South Korea President urges talks with DPRK

2013-04-12 01:39:55 GMT2013-04-12 09:39:55(Beijing Time)

South Korean President Park Geun-hye offered to open talks with the Democratic People’s Republic of Korea (DPRK) in an effort to calm down the heated tensions on the Korean Peninsula.

"We must activate the trust process of Korean Peninsula," the president said at a dinner meeting with lawmakers of the National Assembly's committee in charge of foreign policy and unification affairs. "We will engage in talks." In the past she has maintained that no talks could take place unless DPRK gave up its nuclear program, which is also the U.S. line.

But sources close to the presidential office in Seoul are concerned that Thursday's "olive branch" was made without consulting with the U.S.

Secretary of State John Kerry is headed to Seoul on Friday for talks with South Korean officials on the tensions.

Kerry has just wrapped up a foreign ministers' G-8 meeting in London at which they condemned DPRK's aggressive rhetoric and the development of its nuclear missile programs, saying that Pyongyang's recent actions threaten international security.

"G-8 foreign ministers condemned in the strongest possible terms the continued development of its nuclear weapons and ballistic missile programs by the Democratic People's Republic of Korea," the ministers said in a statement.

"Even if the situation is difficult, the 'process' of trust on Korean Peninsula must continue," said the South Korea president. Earlier she also encouraged the latest medical aid shipped to DPRK by a private South Korean organization. "The humanitarian aid to DPRK will continue," she said.

Also on Thursday, South Korean Minister of Unification held a press conference encouraging DPRK to come out and talk about what they want.

"It's gone too far. We all needed an outlet that could drop the level of tensions. Good move," said Kim Yong Hyun, Professor of DPRK Studies at Dongkuk University in Seoul.

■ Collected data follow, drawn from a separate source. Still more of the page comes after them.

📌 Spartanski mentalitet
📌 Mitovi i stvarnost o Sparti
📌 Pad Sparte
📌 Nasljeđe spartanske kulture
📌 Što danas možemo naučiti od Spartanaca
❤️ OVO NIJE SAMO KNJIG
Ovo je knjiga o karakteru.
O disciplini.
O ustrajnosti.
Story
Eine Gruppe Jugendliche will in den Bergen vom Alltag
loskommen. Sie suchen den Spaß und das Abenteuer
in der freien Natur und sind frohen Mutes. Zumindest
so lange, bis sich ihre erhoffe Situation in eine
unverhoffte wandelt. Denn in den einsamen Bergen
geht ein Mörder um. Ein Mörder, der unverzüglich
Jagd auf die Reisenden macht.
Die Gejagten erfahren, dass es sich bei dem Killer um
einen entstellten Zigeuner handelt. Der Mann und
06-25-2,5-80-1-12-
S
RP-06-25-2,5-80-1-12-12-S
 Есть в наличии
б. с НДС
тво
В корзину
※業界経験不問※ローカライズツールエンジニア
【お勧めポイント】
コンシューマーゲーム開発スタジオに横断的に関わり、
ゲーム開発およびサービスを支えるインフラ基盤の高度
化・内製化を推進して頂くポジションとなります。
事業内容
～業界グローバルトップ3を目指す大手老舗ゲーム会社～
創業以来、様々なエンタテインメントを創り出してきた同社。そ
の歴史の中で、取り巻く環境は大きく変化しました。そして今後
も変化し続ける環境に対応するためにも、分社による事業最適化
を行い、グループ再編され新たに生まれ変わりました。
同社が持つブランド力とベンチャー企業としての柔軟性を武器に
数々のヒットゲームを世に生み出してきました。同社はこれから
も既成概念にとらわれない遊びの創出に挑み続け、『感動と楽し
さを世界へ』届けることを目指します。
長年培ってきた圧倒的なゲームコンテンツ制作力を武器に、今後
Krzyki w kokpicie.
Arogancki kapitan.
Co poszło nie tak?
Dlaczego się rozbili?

The South's Unification Minister Ryoo Kihl-jae urged Pyongyang to cool down, engage in dialogue and reverse its decision to suspend operations of a joint industrial park just north of their shared border.

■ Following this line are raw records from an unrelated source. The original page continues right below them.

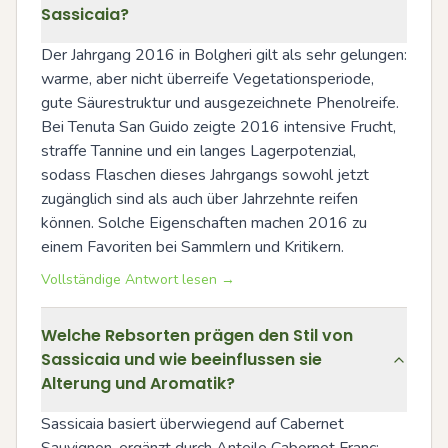
Sassicaia?
Der Jahrgang 2016 in Bolgheri gilt als sehr gelungen: 
warme, aber nicht überreife Vegetationsperiode, 
gute Säurestruktur und ausgezeichnete Phenolreife. 
Bei Tenuta San Guido zeigte 2016 intensive Frucht, 
straffe Tannine und ein langes Lagerpotenzial, 
sodass Flaschen dieses Jahrgangs sowohl jetzt 
zugänglich sind als auch über Jahrzehnte reifen 
können. Solche Eigenschaften machen 2016 zu 
einem Favoriten bei Sammlern und Kritikern.
Vollständige Antwort lesen →
Welche Rebsorten prägen den Stil von
Sassicaia und wie beeinflussen sie
Alterung und Aromatik?
Sassicaia basiert überwiegend auf Cabernet 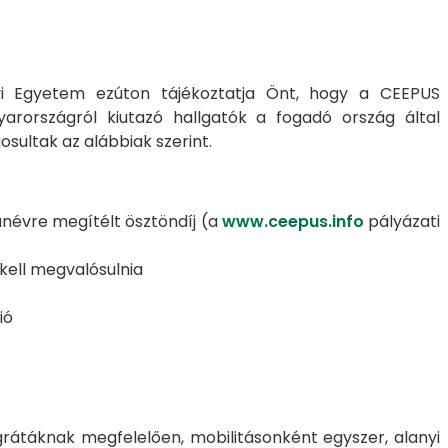
 Egyetem ezúton tájékoztatja Önt, hogy a CEEPUS
rországról kiutazó hallgatók a fogadó ország által
osultak az alábbiak szerint.
anévre megítélt ösztöndíj (a
www.ceepus.info
pályázati
 kell megvalósulnia
ió
rátáknak megfelelően, mobilitásonként egyszer, alanyi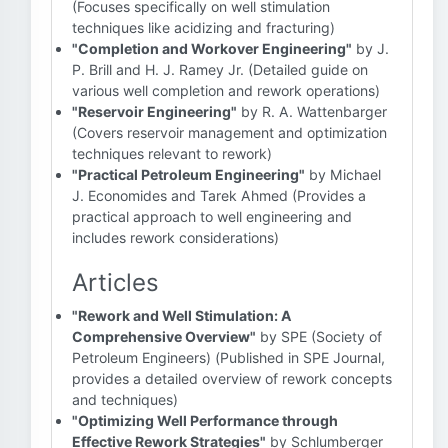
(Focuses specifically on well stimulation
techniques like acidizing and fracturing)
"Completion and Workover Engineering"
by J.
P. Brill and H. J. Ramey Jr. (Detailed guide on
various well completion and rework operations)
"Reservoir Engineering"
by R. A. Wattenbarger
(Covers reservoir management and optimization
techniques relevant to rework)
"Practical Petroleum Engineering"
by Michael
J. Economides and Tarek Ahmed (Provides a
practical approach to well engineering and
includes rework considerations)
Articles
"Rework and Well Stimulation: A
Comprehensive Overview"
by SPE (Society of
Petroleum Engineers) (Published in SPE Journal,
provides a detailed overview of rework concepts
and techniques)
"Optimizing Well Performance through
Effective Rework Strategies"
by Schlumberger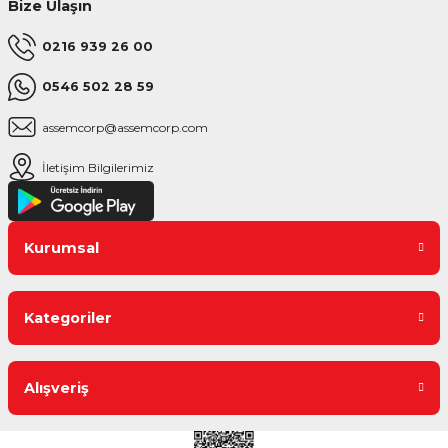
Bize Ulaşın
0216 939 26 00
0546 502 28 59
assemcorp@assemcorp.com
İletişim Bilgilerimiz
Kurumsal
Kategoriler
Alışveriş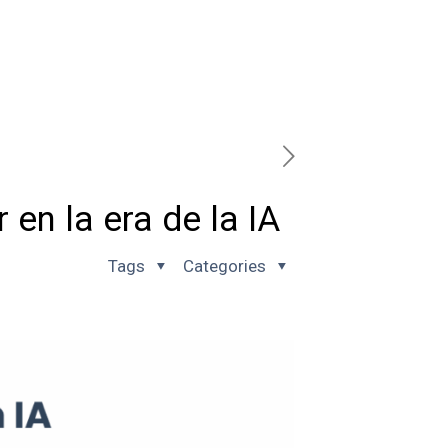
en la era de la IA
Tags
Categories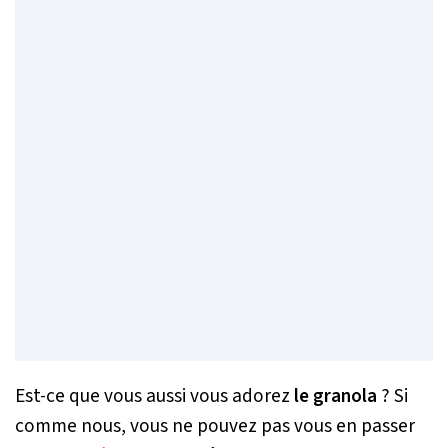
Est-ce que vous aussi vous adorez
le granola
? Si
comme nous, vous ne pouvez pas vous en passer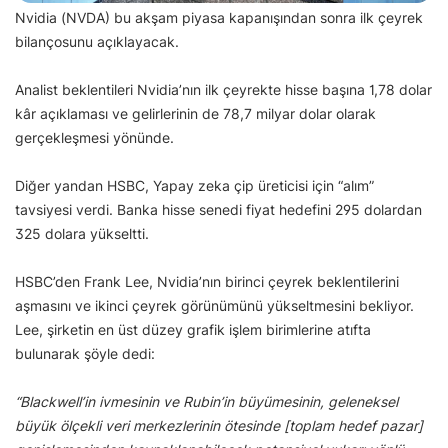
Nvidia (NVDA) bu akşam piyasa kapanışından sonra ilk çeyrek
bilançosunu açıklayacak.
Analist beklentileri Nvidia’nın ilk çeyrekte hisse başına 1,78 dolar
kâr açıklaması ve gelirlerinin de 78,7 milyar dolar olarak
gerçekleşmesi yönünde.
Diğer yandan HSBC, Yapay zeka çip üreticisi için “alım”
tavsiyesi verdi. Banka hisse senedi fiyat hedefini 295 dolardan
325 dolara yükseltti.
HSBC’den Frank Lee, Nvidia’nın birinci çeyrek beklentilerini
aşmasını ve ikinci çeyrek görünümünü yükseltmesini bekliyor.
Lee, şirketin en üst düzey grafik işlem birimlerine atıfta
bulunarak şöyle dedi:
“Blackwell’in ivmesinin ve Rubin’in büyümesinin, geleneksel
büyük ölçekli veri merkezlerinin ötesinde [toplam hedef pazar]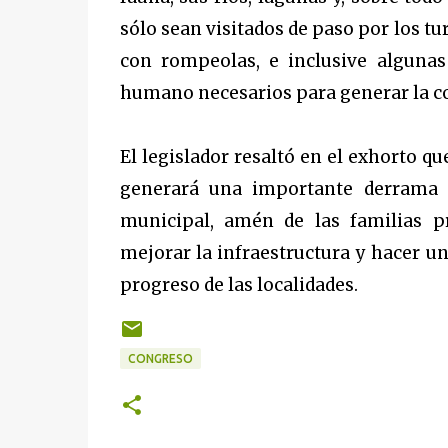
sólo sean visitados de paso por los tu
con rompeolas, e inclusive algunas
humano necesarios para generar la co
El legislador resaltó en el exhorto qu
generará una importante derrama e
municipal, amén de las familias pr
mejorar la infraestructura y hacer u
progreso de las localidades.
CONGRESO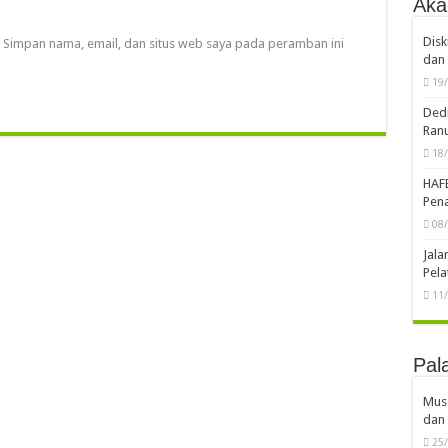
Aka
Disk
Simpan nama, email, dan situs web saya pada peramban ini
dan 
19
Dedi
Ran
18
HAF
Pena
08
Jal
Pela
11
Pal
Musd
dan 
25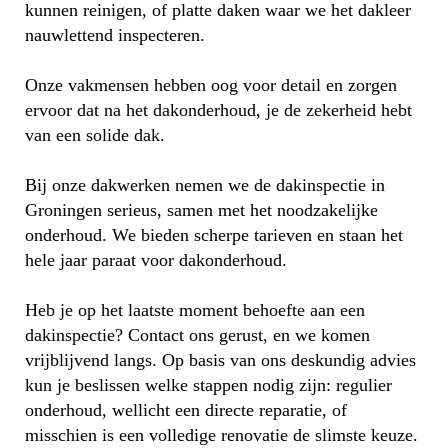
kunnen reinigen, of platte daken waar we het dakleer
nauwlettend inspecteren.
Onze vakmensen hebben oog voor detail en zorgen
ervoor dat na het dakonderhoud, je de zekerheid hebt
van een solide dak.
Bij onze dakwerken nemen we de dakinspectie in
Groningen serieus, samen met het noodzakelijke
onderhoud. We bieden scherpe tarieven en staan het
hele jaar paraat voor dakonderhoud.
Heb je op het laatste moment behoefte aan een
dakinspectie? Contact ons gerust, en we komen
vrijblijvend langs. Op basis van ons deskundig advies
kun je beslissen welke stappen nodig zijn: regulier
onderhoud, wellicht een directe reparatie, of
misschien is een volledige renovatie de slimste keuze.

"We strongly urge DPRK not to exacerbate the crisis on the Korean peninsula," Ryoo said.

Surveillance has shown that Pyongyang is ready to launch its untested mid-range Musudan missile anytime soon, putting armed forces in Seoul and Tokyo together with American troops in Northeast Asia on high alert.

South Korea's Defense Ministry confirmed Seoul has deployed three naval destroyers, an early warning surveillance aircraft and a land-based radar system.